The hexagonal top, with a repair, and faced with a moulded edge. The solid stem with baluster and ball-and-fillet turnings above an octagonal column decorated with burr veneers. Standing on scroll legs with repairs to lost veneers. The finial replaced Excellent configuration, colour and patina. Last quarter of the 17th century. 71291183
The carpenter has used an octagonal column to emphasise the quality of the veneers. The combination of baluster, ball and reel turnings above the column displays the skill of the turner, and creates fluidity, variety of form and emphasises the quality of the solid walnut. These turnings hold and balance the form of the hexagonal top which retains its original screw mechanism. It is interesting to note the economy in not using burr veneers on the flat surface of the top as they would not have been seen when it was supporting a candlestick. The sweeping, scroll feet balance the proportion and fluidity of the candlestand, and give it great presence. Due to their delicate form and utalitarian nature, surviving 17th century candlestands are rare, particularly in this condition.

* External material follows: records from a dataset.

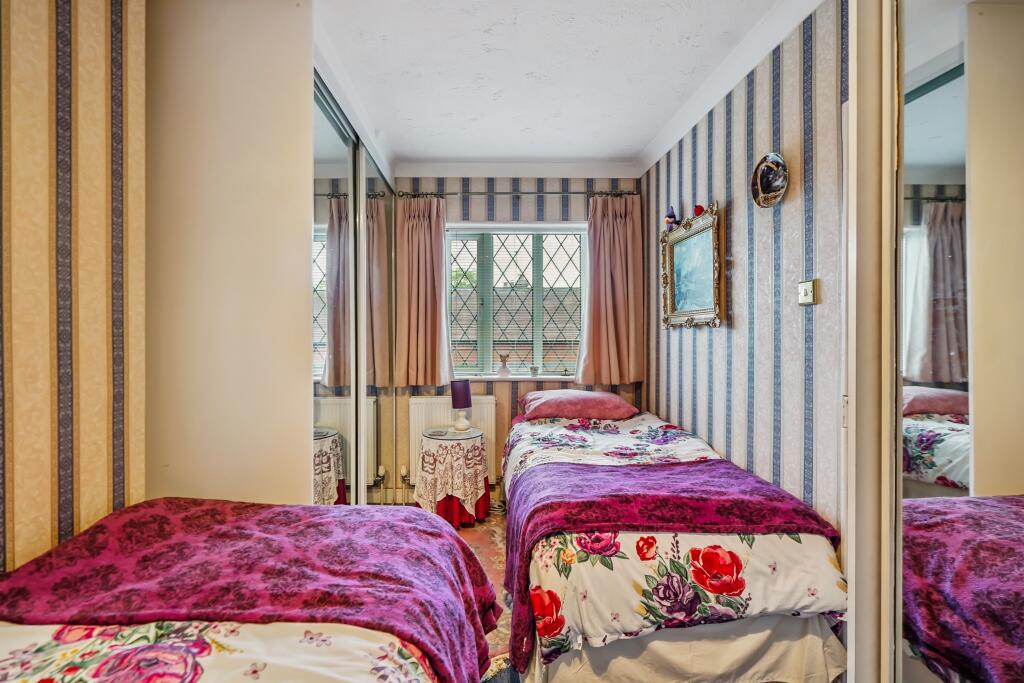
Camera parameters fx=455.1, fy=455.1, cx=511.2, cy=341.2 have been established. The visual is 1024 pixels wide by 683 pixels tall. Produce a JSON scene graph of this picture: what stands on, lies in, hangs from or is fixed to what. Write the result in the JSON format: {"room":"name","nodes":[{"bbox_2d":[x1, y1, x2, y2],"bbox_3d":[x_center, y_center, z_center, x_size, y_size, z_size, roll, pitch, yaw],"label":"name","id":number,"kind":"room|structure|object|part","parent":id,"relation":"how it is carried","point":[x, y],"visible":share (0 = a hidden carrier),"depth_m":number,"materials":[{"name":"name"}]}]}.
{"room":"bedroom","nodes":[
{"label":"bedroom","id":0,"kind":"room"},
{"bbox_2d":[0,0,145,571],"bbox_3d":[-1.288,-0.042,0.230,0.209,2.671,3.093,0,1,-1],"label":"left wall","id":1,"kind":"structure","parent":0,"point":[87,484],"depth_m":1.24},
{"bbox_2d":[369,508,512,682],"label":"floor","id":2,"kind":"structure","parent":0,"point":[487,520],"depth_m":2.68,"materials":[{"name":"carpet"}]},
{"bbox_2d":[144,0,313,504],"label":"wardrobe","id":3,"kind":"object","parent":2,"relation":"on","point":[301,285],"visible":0.7,"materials":[{"name":"paint"}]},
{"bbox_2d":[0,499,504,682],"bbox_3d":[-0.608,0.663,1.141,1.129,0.370,0.586,0,1,-1],"label":"left bed","id":4,"kind":"object","parent":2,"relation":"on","point":[423,514],"visible":0.98,"depth_m":1.05,"materials":[{"name":"fabric"}]},
{"bbox_2d":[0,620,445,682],"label":"floral duvet","id":5,"kind":"object","parent":4,"relation":"on","point":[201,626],"visible":0.54,"depth_m":0.81,"materials":[{"name":"fabric"}]},
{"bbox_2d":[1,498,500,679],"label":"purple blanket","id":6,"kind":"object","parent":4,"relation":"on","point":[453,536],"visible":0.7,"depth_m":0.87,"materials":[{"name":"purple fabric"}]},
{"bbox_2d":[312,68,395,504],"bbox_3d":[-0.948,0.025,2.760,0.219,2.416,1.798,0,1,-1],"label":"mirrored wardrobe","id":7,"kind":"object","parent":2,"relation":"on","point":[333,443],"visible":0.57,"depth_m":2.50,"materials":[{"name":"mirror"}]},
{"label":"mirrored door","id":8,"kind":"part","parent":7,"relation":"part of","materials":[{"name":"mirror"}]},
{"bbox_2d":[416,426,488,527],"bbox_3d":[-0.420,0.944,3.189,0.515,0.573,0.514,0,1,-1],"label":"side table","id":9,"kind":"object","parent":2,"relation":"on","point":[479,435],"visible":0.82,"depth_m":3.04,"materials":[{"name":"beige fabric"}]},
{"bbox_2d":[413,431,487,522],"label":"tablecloth","id":10,"kind":"object","parent":9,"relation":"on","point":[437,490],"visible":0.8,"depth_m":3.03,"materials":[{"name":"white fabric"}]},
{"bbox_2d":[449,379,472,432],"bbox_3d":[-0.368,0.469,3.327,0.153,0.369,0.153,0,1,-1],"label":"table lamp","id":11,"kind":"object","parent":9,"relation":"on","point":[463,391],"visible":0.99,"depth_m":3.28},
{"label":"lamp base","id":12,"kind":"part","parent":11,"relation":"part of","materials":[{"name":"white ceramic"}]},
{"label":"lamp shade","id":13,"kind":"part","parent":11,"relation":"part of","materials":[{"name":"purple fabric"}]},
{"bbox_2d":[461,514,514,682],"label":"rug","id":14,"kind":"structure","parent":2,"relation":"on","point":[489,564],"depth_m":2.56,"materials":[{"name":"carpet"}]},
{"bbox_2d":[500,406,847,682],"bbox_3d":[0.549,0.858,2.424,1.188,0.712,2.029,0,1,-1],"label":"bed","id":15,"kind":"object","parent":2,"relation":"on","point":[766,624],"visible":0.9,"depth_m":1.56,"materials":[{"name":"white fabric"}]},
{"bbox_2d":[518,389,636,420],"bbox_3d":[0.462,0.447,3.253,0.773,0.192,0.485,0,1,-1],"label":"pillow","id":16,"kind":"object","parent":15,"relation":"on","point":[560,409],"visible":0.98,"depth_m":3.06,"materials":[{"name":"pink fabric"}]},
{"bbox_2d":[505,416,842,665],"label":"floral duvet","id":17,"kind":"object","parent":15,"relation":"on","point":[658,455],"visible":0.39,"depth_m":1.56,"materials":[{"name":"white fabric"}]},
{"bbox_2d":[503,456,838,669],"bbox_3d":[0.565,0.810,1.862,1.248,0.424,0.687,0,1,-1],"label":"purple throw","id":18,"kind":"object","parent":17,"relation":"on","point":[714,462],"visible":0.75,"depth_m":1.69,"materials":[{"name":"fabric"}]},
{"bbox_2d":[843,0,1023,682],"bbox_3d":[0.905,0.079,0.645,0.333,2.442,1.357,0,1,-1],"label":"mirrored wardrobe","id":19,"kind":"object","parent":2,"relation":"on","point":[1006,484],"visible":1,"depth_m":0.88,"materials":[{"name":"white mirror"}]},
{"bbox_2d":[387,175,645,500],"bbox_3d":[-0.118,-0.065,3.650,2.538,2.573,0.194,0,1,-1],"label":"back wall","id":20,"kind":"structure","parent":0,"point":[528,206],"depth_m":3.57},
{"bbox_2d":[407,393,496,485],"bbox_3d":[-0.453,0.756,3.527,0.782,0.660,0.082,0,1,-1],"label":"radiator","id":21,"kind":"object","parent":20,"relation":"attached to","point":[441,405],"visible":0.5,"depth_m":3.49,"materials":[{"name":"white metal"}]},
{"bbox_2d":[449,374,577,380],"bbox_3d":[0.015,0.283,3.553,1.289,0.039,0.123,0,1,-1],"label":"window sill","id":22,"kind":"structure","parent":20,"relation":"attached to","point":[469,377],"depth_m":3.52,"materials":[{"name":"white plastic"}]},
{"bbox_2d":[497,353,510,376],"bbox_3d":[-0.063,0.189,3.666,0.104,0.184,0.085,0,1,-1],"label":"figurine","id":23,"kind":"object","parent":22,"relation":"on","point":[503,367],"visible":1,"depth_m":3.65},
{"bbox_2d":[529,365,538,376],"bbox_3d":[0.178,0.238,3.656,0.079,0.086,0.074,0,1,-1],"label":"small pot","id":24,"kind":"object","parent":22,"relation":"on","point":[534,371],"visible":1,"depth_m":3.63,"materials":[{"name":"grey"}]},
{"bbox_2d":[445,222,587,378],"bbox_3d":[0.035,-0.328,3.675,1.263,1.267,0.134,0,1,-1],"label":"window","id":25,"kind":"structure","parent":20,"relation":"in","point":[536,353],"depth_m":3.66,"materials":[{"name":"clear glass"}]},
{"bbox_2d":[399,188,634,197],"bbox_3d":[0.066,-1.130,3.476,1.770,0.056,0.127,0,1,-1],"label":"curtain rod","id":26,"kind":"object","parent":20,"relation":"attached to","point":[572,192],"visible":0.79,"depth_m":3.42,"materials":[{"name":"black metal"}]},
{"bbox_2d":[393,197,451,386],"bbox_3d":[-0.672,-0.378,3.429,0.444,1.436,0.138,0,1,-1],"label":"left curtain","id":27,"kind":"object","parent":26,"relation":"hanging from","point":[423,275],"visible":0.96,"depth_m":3.43,"materials":[{"name":"fabric"}]},
{"bbox_2d":[575,195,644,386],"bbox_3d":[0.745,-0.383,3.426,0.521,1.432,0.134,0,1,-1],"label":"right curtain","id":28,"kind":"object","parent":26,"relation":"hanging from","point":[624,343],"visible":0.96,"depth_m":3.43,"materials":[{"name":"fabric"}]},
{"bbox_2d":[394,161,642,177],"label":"crown molding","id":29,"kind":"structure","parent":20,"relation":"attached to","point":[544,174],"depth_m":3.43,"materials":[{"name":"white paint"}]},
{"bbox_2d":[308,0,808,168],"bbox_3d":[0.018,-1.367,1.649,2.722,0.114,4.336,0,1,-1],"label":"ceiling","id":30,"kind":"structure","parent":0,"point":[586,154],"depth_m":2.22,"materials":[{"name":"white paint"}]},
{"bbox_2d":[641,1,848,542],"bbox_3d":[1.162,-0.032,2.079,0.148,2.645,3.195,0,1,-1],"label":"right wall","id":31,"kind":"structure","parent":0,"point":[704,339],"depth_m":1.98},
{"bbox_2d":[661,202,723,329],"bbox_3d":[1.029,-0.402,2.649,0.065,0.651,0.682,0,1,-1],"label":"framed picture","id":32,"kind":"object","parent":31,"relation":"attached to","point":[672,285],"visible":0.99,"depth_m":2.59},
{"bbox_2d":[665,206,677,228],"bbox_3d":[1.023,-0.790,2.917,0.076,0.148,0.076,0,1,-1],"label":"figurine","id":33,"kind":"object","parent":32,"relation":"on","point":[670,220],"visible":0.96,"depth_m":2.90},
{"bbox_2d":[693,205,704,216],"bbox_3d":[1.037,-0.719,2.522,0.059,0.075,0.059,0,1,-1],"label":"red ornament","id":34,"kind":"object","parent":32,"relation":"on","point":[698,210],"visible":0.88,"depth_m":2.50,"materials":[{"name":"red"}]},
{"bbox_2d":[751,152,787,208],"bbox_3d":[1.096,-0.681,1.928,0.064,0.217,0.225,0,1,-1],"label":"decorative plate","id":35,"kind":"object","parent":31,"relation":"attached to","point":[764,182],"visible":0.99,"depth_m":1.94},
{"bbox_2d":[797,279,816,305],"bbox_3d":[1.128,-0.187,1.743,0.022,0.094,0.083,0,1,-1],"label":"light switch","id":36,"kind":"object","parent":31,"relation":"attached to","point":[804,287],"visible":0.98,"depth_m":1.73,"materials":[{"name":"gold metal"}]}
]}

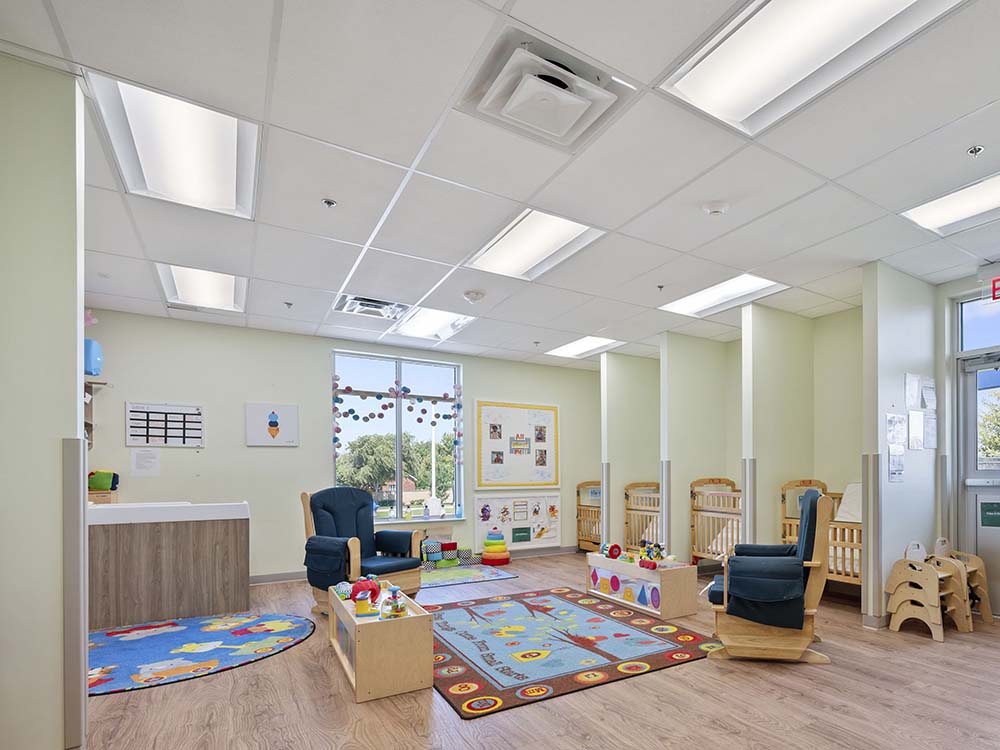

Moveable stands to support a candlestick were intended to supplement the fixed lighting arrangements of rooms. The evidence of inventories suggests that they did not become common in France until about 1650 when they accompanied fine tables and cabinets. Such stands, being sometimes in the form of gueridons. The Academy of Armory, published in 1688, defines a candle-stand as a “little round table, set upon one pillar or poste which in the foote branches itselfe out into three or four feete or toes … for its fast and steddy standing”.